* **Material provided**:
=====

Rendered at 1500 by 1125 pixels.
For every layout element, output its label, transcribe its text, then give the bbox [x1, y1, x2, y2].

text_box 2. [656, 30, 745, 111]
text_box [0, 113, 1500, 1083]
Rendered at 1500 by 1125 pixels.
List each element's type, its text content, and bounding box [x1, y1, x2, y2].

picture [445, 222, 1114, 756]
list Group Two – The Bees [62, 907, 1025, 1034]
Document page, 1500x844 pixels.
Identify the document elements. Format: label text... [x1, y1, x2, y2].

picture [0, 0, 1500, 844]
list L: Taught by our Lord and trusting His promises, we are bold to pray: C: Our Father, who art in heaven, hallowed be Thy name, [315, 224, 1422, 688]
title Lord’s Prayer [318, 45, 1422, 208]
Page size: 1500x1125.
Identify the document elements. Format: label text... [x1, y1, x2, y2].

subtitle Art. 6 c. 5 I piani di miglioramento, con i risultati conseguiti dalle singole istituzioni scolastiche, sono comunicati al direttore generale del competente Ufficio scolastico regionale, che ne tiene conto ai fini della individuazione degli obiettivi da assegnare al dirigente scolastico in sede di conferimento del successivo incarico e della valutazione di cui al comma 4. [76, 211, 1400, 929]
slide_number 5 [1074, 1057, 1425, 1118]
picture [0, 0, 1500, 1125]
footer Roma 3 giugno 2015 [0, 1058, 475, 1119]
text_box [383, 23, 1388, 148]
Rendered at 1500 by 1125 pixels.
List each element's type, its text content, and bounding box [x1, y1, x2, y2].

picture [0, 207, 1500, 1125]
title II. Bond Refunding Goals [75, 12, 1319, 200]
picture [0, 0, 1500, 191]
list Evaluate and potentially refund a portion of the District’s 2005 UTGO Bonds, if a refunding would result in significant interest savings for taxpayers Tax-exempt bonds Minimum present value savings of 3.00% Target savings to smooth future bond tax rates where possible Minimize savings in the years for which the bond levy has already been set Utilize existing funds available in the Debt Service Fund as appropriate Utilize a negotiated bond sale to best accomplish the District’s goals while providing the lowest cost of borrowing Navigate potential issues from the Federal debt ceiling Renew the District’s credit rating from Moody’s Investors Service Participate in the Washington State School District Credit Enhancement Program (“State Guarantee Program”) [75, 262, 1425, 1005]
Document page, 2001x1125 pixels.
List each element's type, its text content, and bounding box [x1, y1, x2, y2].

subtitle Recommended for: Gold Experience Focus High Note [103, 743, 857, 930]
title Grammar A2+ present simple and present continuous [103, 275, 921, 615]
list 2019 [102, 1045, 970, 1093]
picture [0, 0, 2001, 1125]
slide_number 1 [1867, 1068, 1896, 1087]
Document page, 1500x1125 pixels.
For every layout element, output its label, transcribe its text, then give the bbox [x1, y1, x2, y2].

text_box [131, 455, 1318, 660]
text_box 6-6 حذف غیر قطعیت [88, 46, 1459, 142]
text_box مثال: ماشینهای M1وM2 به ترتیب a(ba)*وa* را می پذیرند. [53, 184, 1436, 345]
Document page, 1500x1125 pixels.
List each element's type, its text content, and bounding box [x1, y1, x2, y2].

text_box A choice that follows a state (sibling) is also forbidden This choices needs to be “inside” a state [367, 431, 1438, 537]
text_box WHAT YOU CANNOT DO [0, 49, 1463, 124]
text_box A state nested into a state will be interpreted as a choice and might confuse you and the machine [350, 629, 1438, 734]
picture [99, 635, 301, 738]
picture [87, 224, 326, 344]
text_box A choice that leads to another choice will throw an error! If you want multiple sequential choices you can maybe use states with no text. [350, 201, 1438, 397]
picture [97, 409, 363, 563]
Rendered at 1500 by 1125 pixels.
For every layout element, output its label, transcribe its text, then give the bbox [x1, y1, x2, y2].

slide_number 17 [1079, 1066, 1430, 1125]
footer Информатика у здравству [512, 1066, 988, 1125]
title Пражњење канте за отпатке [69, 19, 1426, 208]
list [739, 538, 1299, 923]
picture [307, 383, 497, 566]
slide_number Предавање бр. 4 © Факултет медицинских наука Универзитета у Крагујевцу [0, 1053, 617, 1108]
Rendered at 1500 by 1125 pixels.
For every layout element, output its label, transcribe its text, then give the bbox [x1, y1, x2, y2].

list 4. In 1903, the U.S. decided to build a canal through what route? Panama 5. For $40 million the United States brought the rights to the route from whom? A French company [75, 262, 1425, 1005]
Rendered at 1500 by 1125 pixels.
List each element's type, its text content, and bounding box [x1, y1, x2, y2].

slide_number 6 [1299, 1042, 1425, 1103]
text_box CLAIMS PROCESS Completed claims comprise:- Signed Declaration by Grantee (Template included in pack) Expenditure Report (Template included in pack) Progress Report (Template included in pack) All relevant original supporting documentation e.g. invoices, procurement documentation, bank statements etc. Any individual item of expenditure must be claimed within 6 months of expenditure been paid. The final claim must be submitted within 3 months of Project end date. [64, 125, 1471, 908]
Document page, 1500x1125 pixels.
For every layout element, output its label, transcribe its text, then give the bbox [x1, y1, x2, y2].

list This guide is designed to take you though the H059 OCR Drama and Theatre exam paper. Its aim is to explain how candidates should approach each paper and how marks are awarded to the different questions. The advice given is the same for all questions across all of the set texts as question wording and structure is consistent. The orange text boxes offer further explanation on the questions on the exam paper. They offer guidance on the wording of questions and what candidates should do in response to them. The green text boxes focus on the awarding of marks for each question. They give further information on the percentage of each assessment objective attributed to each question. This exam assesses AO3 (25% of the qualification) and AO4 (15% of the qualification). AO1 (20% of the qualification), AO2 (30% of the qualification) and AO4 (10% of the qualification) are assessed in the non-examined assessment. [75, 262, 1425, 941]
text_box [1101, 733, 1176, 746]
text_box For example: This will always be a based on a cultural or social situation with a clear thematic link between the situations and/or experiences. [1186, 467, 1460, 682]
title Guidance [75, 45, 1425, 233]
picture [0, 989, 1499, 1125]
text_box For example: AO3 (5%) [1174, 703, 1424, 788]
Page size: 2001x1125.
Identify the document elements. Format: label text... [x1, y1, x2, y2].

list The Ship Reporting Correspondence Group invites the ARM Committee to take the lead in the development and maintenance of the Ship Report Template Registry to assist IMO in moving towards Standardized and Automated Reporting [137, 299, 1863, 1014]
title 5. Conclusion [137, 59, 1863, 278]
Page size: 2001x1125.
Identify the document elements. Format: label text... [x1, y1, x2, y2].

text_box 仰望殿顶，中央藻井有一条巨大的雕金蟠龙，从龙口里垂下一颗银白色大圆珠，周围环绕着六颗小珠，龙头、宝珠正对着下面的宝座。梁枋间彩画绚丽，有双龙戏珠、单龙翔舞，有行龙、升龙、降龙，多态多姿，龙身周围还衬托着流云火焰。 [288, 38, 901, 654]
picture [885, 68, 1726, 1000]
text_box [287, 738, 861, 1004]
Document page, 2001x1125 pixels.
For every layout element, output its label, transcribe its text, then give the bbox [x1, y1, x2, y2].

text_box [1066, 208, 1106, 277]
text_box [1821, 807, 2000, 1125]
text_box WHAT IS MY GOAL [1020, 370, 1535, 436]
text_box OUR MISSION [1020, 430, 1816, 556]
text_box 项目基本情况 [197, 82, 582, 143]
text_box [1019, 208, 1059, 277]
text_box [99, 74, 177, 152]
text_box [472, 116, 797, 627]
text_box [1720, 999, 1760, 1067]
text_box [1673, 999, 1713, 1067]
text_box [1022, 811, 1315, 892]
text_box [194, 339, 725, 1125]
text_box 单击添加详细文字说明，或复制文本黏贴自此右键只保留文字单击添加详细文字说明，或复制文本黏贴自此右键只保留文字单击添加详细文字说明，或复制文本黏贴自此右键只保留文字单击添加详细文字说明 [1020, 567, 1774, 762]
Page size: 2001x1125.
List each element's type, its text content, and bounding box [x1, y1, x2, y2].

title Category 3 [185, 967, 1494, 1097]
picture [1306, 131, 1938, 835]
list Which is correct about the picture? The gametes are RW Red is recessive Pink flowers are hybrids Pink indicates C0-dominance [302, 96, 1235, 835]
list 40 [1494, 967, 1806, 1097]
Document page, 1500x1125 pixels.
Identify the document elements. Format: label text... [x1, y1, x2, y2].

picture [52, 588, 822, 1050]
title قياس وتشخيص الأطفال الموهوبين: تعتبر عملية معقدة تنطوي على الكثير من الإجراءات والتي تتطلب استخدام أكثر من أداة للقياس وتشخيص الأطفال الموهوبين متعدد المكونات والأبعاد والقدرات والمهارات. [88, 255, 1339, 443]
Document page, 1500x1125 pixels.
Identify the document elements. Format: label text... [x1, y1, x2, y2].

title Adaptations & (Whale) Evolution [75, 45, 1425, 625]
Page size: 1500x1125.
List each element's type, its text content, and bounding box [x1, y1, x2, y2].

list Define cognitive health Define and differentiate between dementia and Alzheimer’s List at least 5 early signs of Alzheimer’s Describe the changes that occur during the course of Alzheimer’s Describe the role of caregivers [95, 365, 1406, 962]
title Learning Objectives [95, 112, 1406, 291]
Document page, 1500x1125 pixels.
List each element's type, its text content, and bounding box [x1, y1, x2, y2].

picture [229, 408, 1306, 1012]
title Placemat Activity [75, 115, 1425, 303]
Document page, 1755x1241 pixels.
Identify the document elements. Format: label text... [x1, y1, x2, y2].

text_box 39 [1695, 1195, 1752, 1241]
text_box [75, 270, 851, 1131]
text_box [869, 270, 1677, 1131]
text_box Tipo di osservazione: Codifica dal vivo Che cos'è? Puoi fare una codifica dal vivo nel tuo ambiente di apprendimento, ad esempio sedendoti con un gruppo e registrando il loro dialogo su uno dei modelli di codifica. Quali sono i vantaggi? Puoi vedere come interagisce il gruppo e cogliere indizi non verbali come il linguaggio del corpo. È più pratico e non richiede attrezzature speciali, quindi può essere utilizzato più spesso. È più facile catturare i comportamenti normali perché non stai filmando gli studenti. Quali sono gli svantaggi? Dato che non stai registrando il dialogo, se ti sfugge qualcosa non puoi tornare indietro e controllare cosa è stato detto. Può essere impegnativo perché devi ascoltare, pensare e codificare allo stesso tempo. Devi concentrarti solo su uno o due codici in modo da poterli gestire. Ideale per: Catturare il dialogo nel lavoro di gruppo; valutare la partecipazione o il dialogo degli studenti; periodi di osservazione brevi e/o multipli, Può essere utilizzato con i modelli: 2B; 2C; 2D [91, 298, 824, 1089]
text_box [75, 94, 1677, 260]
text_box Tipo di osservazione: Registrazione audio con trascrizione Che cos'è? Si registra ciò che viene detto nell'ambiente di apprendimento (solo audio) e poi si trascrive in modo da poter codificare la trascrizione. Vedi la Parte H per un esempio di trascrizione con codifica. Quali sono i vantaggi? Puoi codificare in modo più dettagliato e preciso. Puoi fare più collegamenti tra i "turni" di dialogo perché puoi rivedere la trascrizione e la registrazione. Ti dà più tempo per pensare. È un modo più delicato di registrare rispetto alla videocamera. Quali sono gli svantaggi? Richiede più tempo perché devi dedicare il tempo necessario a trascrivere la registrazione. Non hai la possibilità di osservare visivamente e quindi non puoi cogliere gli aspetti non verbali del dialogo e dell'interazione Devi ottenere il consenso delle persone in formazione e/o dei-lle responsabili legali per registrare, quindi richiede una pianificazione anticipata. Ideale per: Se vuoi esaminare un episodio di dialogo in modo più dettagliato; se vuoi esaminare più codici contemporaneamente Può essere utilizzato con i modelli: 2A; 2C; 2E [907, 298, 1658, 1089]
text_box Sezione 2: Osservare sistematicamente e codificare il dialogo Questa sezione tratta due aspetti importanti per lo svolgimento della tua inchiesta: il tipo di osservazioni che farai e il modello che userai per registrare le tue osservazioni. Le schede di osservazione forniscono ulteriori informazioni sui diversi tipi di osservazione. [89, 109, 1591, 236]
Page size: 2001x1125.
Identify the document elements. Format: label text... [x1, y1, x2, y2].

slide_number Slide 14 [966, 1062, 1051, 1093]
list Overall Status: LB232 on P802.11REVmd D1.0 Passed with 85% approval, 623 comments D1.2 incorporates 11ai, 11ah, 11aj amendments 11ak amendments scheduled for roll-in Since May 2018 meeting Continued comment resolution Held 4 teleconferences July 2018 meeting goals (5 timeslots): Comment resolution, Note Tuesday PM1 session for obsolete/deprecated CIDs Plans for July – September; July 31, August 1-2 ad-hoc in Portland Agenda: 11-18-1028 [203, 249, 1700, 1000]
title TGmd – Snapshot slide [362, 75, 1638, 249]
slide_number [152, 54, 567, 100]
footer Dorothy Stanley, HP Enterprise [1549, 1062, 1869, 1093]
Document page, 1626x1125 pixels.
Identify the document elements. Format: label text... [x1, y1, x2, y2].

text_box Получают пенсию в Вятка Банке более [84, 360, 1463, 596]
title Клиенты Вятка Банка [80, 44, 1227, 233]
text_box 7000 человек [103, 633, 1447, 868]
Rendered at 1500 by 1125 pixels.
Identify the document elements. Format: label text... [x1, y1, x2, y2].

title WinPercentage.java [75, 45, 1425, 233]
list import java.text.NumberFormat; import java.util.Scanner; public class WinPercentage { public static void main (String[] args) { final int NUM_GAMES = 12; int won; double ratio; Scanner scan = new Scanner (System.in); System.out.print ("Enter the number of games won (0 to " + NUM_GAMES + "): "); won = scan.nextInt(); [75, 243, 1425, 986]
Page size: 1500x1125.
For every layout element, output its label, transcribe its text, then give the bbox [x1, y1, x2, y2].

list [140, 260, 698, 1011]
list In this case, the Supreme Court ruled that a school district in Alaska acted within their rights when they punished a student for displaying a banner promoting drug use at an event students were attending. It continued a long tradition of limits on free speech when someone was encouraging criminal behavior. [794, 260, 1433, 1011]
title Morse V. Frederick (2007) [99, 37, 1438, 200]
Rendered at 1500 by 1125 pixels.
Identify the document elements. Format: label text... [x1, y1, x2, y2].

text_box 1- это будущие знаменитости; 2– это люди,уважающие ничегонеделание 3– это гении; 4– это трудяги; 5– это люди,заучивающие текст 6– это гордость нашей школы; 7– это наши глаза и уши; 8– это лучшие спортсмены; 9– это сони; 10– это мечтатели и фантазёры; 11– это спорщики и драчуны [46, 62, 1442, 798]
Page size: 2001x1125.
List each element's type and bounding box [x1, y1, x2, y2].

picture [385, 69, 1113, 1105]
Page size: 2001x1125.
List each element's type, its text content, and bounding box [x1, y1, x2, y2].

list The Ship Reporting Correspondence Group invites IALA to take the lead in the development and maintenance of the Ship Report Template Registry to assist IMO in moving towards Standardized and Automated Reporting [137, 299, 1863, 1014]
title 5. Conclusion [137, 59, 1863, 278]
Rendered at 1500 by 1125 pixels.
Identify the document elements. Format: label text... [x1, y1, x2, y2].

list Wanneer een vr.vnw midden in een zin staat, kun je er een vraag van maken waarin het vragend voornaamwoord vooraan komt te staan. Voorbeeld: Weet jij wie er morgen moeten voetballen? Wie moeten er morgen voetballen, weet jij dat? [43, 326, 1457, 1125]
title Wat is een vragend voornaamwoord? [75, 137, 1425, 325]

=====

* **The problem**: Each line from the beginning of the listing up to the line where "Document page, 1500x844 pixels." appears needs to be given again exactly; please add nothing else.

* **Answer box**:
Rendered at 1500 by 1125 pixels.
For every layout element, output its label, transcribe its text, then give the bbox [x1, y1, x2, y2].

text_box 2. [656, 30, 745, 111]
text_box [0, 113, 1500, 1083]
Rendered at 1500 by 1125 pixels.
List each element's type, its text content, and bounding box [x1, y1, x2, y2].

picture [445, 222, 1114, 756]
list Group Two – The Bees [62, 907, 1025, 1034]
Document page, 1500x844 pixels.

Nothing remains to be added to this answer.